Но читать в этот вечер почему-то не хотелось, и Эдера отложила Петрарку.
«И почему это Отторино всякий раз вспоминает ту эпоху. Высокое Возрождение? — подумала Эдера. — Похоже, что этот человек живет в каком-то искусственном, самим им выдуманном мире... Нет, я ни на секунду не сомневаюсь, что если бы какой-нибудь чародей предложил ему поменяться, предложил бы быть придворным Лоренцо Медичи, он бы ни на секунду не задумываясь, согласился... Да, он человек другой эпохи... Он хочет быть сказочным принцем, может быть, даже не столько быть, сколько казаться... Он хочет, чтобы я поверила в это, что он, дель Веспиньяни — принц из старой сказки, когда-то прочитанной, но теперь забытой... Но ведь это невозможно!.. Ах, скорее бы приехал Андреа!»
Внезапно Эдера вспомнила посещение «Ля Скалы», вспомнила, как пристально, внимательно смотрел на нее дель Веспиньяни, и на душе ее появилась какая-то невнятная, неосознанная тревога.
Почему этот человек делает ей такие очевидные знаки внимания?
Почему он так галантен с ней?
Почему он так странно на нее смотрит?
Почему, наконец, он настоял, чтобы она сегодня отправилась с ним в Милан?
Почему он всякий раз ищет ее общества, почему он хочет видеть ее?
Ведь и в палаццо на завтраки и обеды Отторино зачастил, наверное, только потому, что хочет быть рядом с ней, с Эдерой — другого объяснения она и придумать не может; да и к чему, собственно, придумывать — разве это не очевидно?
Почему все это происходит?
Только ли потому, что она, Эдера — его гостья, только ли поэтому?

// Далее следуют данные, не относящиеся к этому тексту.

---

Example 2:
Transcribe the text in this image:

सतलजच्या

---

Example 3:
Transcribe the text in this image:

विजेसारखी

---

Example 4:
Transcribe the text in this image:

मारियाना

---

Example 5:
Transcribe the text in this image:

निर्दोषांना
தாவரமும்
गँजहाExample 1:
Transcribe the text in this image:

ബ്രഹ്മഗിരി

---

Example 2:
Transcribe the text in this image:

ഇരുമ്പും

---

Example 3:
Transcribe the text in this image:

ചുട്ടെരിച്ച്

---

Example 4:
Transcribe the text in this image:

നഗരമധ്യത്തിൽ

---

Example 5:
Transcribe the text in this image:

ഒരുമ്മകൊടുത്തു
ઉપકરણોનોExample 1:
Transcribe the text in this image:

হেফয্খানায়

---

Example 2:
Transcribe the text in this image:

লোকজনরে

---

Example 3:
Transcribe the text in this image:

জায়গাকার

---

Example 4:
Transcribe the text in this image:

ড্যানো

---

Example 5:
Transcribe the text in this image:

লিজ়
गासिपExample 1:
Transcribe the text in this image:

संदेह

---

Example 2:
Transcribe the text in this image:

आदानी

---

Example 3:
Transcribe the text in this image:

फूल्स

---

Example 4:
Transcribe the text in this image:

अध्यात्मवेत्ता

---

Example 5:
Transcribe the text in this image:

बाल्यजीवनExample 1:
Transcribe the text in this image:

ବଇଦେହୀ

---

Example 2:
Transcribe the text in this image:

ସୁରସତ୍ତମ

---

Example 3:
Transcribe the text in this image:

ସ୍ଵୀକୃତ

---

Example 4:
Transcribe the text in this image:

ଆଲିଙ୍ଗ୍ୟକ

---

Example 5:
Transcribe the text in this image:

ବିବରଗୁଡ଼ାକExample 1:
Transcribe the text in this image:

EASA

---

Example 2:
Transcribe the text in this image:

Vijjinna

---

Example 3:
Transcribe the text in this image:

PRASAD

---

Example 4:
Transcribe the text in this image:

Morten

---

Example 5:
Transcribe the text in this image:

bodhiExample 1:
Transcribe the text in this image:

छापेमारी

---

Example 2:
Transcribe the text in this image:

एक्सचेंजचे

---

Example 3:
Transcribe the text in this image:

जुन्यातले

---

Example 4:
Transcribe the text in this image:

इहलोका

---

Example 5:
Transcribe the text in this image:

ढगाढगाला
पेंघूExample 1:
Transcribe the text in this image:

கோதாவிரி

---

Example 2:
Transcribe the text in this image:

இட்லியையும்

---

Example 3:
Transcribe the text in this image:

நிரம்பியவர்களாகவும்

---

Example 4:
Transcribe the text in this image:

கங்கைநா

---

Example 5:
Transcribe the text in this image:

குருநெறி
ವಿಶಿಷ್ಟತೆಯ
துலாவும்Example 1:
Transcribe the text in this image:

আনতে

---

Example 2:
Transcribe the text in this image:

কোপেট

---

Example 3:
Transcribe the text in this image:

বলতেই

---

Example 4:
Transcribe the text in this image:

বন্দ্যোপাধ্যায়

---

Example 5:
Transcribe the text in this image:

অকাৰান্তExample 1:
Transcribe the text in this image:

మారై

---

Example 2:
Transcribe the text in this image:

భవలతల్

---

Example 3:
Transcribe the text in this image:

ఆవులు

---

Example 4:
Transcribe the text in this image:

Эдере стало очень неудобно от своих мыслей, ей показалось, что это — что-то вроде измены любимому, Андреа...
Ведь она принимает ухаживания Отторино дель Веспиньяни!
И мало того, что принимает — ей ведь приятно, когда за ней ухаживают, приятно получать от Отторино каждое утро по роскошному букету карминных роз, приятно, когда хозяин палаццо делает ей пусть и ненавязчивые, но все-таки комплименты...

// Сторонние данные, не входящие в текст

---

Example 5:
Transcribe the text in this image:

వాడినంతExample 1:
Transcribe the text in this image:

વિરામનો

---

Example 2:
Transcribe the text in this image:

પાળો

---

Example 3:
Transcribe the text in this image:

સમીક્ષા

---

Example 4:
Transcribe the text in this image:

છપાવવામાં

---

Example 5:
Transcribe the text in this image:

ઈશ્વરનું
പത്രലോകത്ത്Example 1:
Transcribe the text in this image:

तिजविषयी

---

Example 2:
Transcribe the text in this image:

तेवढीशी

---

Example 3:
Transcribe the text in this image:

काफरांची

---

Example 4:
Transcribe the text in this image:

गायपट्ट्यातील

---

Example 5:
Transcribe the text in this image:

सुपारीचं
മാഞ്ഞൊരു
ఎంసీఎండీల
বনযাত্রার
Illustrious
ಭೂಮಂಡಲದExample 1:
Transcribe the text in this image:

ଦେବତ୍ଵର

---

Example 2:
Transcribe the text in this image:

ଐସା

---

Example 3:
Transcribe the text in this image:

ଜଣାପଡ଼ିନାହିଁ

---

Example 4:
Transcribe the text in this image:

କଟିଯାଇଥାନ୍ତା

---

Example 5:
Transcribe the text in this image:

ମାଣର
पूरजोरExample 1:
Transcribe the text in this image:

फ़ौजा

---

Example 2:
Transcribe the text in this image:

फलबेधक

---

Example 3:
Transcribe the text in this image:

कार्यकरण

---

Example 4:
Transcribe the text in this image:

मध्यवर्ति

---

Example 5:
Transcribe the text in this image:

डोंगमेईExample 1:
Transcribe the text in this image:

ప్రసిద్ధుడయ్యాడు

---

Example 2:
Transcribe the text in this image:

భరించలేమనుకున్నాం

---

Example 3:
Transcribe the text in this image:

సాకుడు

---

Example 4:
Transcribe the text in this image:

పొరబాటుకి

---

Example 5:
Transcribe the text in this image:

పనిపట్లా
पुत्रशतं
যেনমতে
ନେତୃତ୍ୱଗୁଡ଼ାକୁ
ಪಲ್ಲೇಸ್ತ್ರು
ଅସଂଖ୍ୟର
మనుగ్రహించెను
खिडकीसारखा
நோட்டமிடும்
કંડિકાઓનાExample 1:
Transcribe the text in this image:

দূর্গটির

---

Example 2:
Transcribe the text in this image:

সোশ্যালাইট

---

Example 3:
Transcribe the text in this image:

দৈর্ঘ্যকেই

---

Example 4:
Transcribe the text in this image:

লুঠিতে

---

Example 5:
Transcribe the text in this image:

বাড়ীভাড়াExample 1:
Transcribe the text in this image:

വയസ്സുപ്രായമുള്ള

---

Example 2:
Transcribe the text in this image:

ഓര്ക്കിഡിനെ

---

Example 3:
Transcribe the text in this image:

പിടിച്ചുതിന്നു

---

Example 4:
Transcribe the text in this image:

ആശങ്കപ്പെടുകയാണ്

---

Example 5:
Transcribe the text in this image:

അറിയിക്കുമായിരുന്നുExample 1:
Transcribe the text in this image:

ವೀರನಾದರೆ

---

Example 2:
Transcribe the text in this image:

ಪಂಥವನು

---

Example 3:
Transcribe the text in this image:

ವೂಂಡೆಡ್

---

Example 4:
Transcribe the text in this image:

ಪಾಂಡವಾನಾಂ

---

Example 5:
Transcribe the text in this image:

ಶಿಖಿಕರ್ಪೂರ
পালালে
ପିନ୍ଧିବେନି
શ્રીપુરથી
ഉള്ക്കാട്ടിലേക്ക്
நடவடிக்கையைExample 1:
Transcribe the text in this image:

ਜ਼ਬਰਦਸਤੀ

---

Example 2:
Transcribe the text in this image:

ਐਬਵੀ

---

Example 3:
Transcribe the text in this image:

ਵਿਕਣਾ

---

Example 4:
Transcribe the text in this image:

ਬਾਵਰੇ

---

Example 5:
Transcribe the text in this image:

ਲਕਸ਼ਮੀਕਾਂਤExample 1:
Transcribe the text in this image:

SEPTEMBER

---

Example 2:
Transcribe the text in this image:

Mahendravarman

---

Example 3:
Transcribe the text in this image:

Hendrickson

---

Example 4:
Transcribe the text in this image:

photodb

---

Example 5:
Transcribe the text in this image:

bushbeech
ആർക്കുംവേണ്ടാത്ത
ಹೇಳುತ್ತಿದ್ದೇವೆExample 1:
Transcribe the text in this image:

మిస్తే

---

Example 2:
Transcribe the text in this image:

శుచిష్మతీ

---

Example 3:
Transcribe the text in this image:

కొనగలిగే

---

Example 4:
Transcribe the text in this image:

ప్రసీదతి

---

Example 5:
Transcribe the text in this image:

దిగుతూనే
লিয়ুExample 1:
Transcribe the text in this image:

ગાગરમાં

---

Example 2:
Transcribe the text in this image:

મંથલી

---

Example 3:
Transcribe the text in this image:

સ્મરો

А почему, собственно, ей и не должно быть это приятно?
Почему же она, Эдера, должна отказываться от всего этого?
И почему, наконец, она все время считает, что ухаживания графа носят какой-то совершенно иной характер, чем обыкновенная любезность богатого и праздного человека к своей гостье?

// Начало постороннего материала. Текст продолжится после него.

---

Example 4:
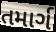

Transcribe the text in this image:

તમાર્ગ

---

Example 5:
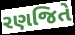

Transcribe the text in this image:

રણજિતે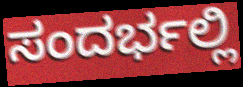
ಸಂದರ್ಭಲ್ಲಿ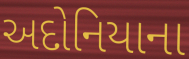
અદોનિયાના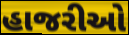
હાજરીઓ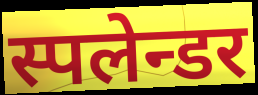
स्पलेन्डर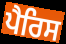
ਪੈਰਿਸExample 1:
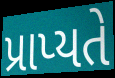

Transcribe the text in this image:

પ્રાપ્યતે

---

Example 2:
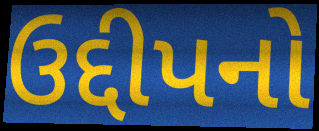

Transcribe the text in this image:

ઉદ્દીપનો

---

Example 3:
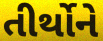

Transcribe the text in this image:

તીર્થોને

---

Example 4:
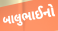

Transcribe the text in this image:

બાલુભાઈનો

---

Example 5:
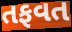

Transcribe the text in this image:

તફવત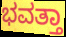
ಭವತ್ತಾ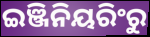
ଇଞ୍ଜିନିୟରିଂରୁ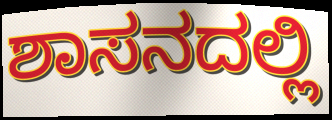
ಶಾಸನದಲ್ಲಿ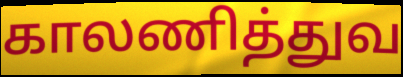
காலணித்துவ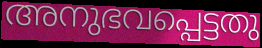
അനുഭവപ്പെട്ടതുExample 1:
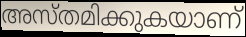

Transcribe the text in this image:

അസ്തമിക്കുകയാണ്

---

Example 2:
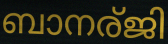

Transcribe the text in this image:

ബാനര്ജി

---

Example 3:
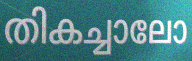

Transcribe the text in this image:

തികച്ചാലോ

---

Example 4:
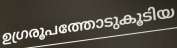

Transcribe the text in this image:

ഉഗ്രരൂപത്തോടുകൂടിയ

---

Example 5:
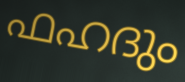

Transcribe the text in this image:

ഫഹദും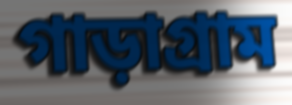
গাড়াগ্রামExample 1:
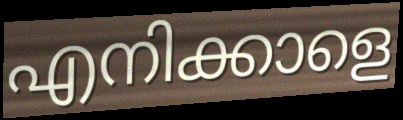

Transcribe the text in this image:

എനിക്കാളെ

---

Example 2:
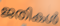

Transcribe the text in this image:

ജതികൾ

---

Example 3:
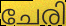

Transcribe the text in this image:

ചേരി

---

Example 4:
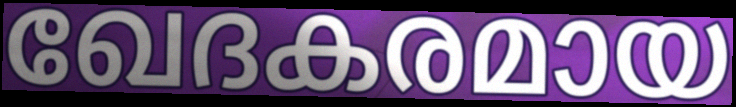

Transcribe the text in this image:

ഖേദകരമായ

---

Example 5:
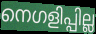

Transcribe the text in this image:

നെഗളിപ്പില്ലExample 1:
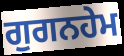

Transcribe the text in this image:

ਗੁਗਨਹੇਮ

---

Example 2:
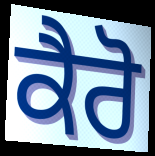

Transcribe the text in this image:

ਕੈਰੋ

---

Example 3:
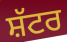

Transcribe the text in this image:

ਸ਼ੱਟਰ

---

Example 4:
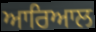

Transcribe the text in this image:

ਆਰਿਆਲ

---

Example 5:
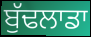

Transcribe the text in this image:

ਬੁੱਢਲਾਡਾ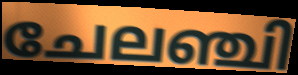
ചേലഞ്ചി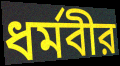
ধর্মবীরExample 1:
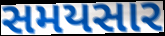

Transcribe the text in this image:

સમયસાર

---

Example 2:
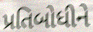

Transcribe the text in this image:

પ્રતિબોધીને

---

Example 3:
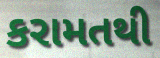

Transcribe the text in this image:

કરામતથી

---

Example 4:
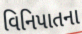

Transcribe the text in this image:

વિનિપાતના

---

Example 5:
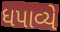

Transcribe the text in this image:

ધપાવ્યે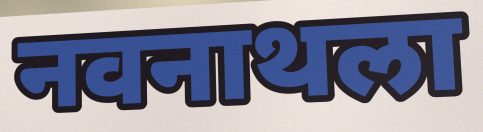
नवनाथलाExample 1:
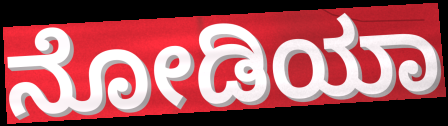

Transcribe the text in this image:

ನೋಡಿಯಾ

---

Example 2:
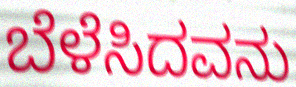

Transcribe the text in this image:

ಬೆಳೆಸಿದವನು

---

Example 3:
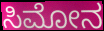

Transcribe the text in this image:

ಸಿಮೋನ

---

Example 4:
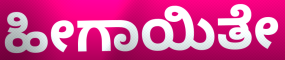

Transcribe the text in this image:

ಹೀಗಾಯಿತೇ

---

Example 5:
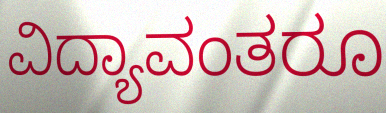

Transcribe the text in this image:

ವಿದ್ಯಾವಂತರೂ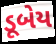
ડૂબેય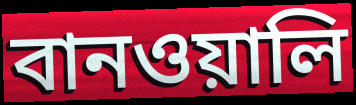
বানওয়ালিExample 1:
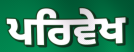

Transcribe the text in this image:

ਪਰਿਵੇਖ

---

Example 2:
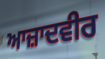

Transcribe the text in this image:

ਆਜ਼ਾਦਵੀਰ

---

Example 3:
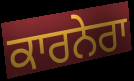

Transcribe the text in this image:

ਕਾਰਨੇਰਾ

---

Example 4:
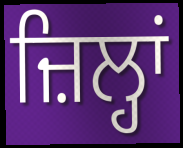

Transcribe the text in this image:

ਜ਼ਿਲ੍ਹਾਂ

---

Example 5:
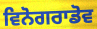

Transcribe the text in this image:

ਵਿਨੋਗਰਾਡੋਵ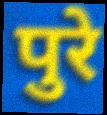
पुरेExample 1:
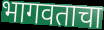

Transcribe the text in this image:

भागवताचा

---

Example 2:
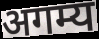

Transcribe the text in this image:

अगम्य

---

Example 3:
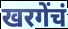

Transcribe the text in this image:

खरगेंचं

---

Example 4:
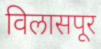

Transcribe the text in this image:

विलासपूर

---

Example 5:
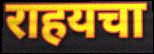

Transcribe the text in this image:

राहयचाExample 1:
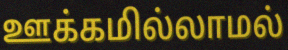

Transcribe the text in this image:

ஊக்கமில்லாமல்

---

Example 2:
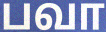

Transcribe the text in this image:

பவா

К тому же, Андреа — архитектор дель Веспиньяни, но для Отторино оказывать знаки внимания жене синьора Давила более чем естественно!
А самое главное...
Да, Эдера научилась неплохо разбираться в людях, и видела, что Отторино снедает страшный недуг, имя которому — одиночество.
«С моей стороны было бы просто некрасиво и бесчеловечно не помочь этому великодушному человеку, — подумала Эдера, — тем более что его появление в нашей жизни так много дало Андреа... Я ведь не могу оставить его — тем более что ему просто как воздух необходимо чье-нибудь общество! А я вместо этого, строю какие-то догадки, предположения... Да, он немного странен, этот Отторино, но это вовсе не означает, что он — скверный человек. И если ему хочется побыть в моем обществе — что же в этом плохого? Ведь и мне приятно слушать его — тем более что так часто он говорит очень умные вещи! Он личность, и этого у него не отнимешь... А по- настоящему умных людей так немного!»
Эдера немного успокоилась такими соображениями, однако, прежде чем заснуть, подумала: «И все-таки надо будет как-то поговорить с Андреа... Конечно же, я не буду сеять в его душе семена сомнений, я не буду говорить, нет, не буду даже намекать на то, что я нравлюсь графу, как женщина, скажу, что он ищет моего общества, и что ему приятно со мной общаться, что он хочет моей дружбы — Но все-таки... Я просто обрисую ему общую ситуацию и спрошу, что мне делать, и вообще — что он об этом думает...
И, успокоенная такими мыслями, Эдера подложив руку под щеку, заснула...
Отторино не раз спрашивал себя, почему, за какие такие заслуги он держит при себе своего личного секретаря Джузеппе Росси, и почему до сих пор не отказался от его квалифицированных услуг.
И всякий раз утверждал — по-крайней мере, вслух, что, держа на «Ливидонии» Росси, он делает для него какое-то благодеяние.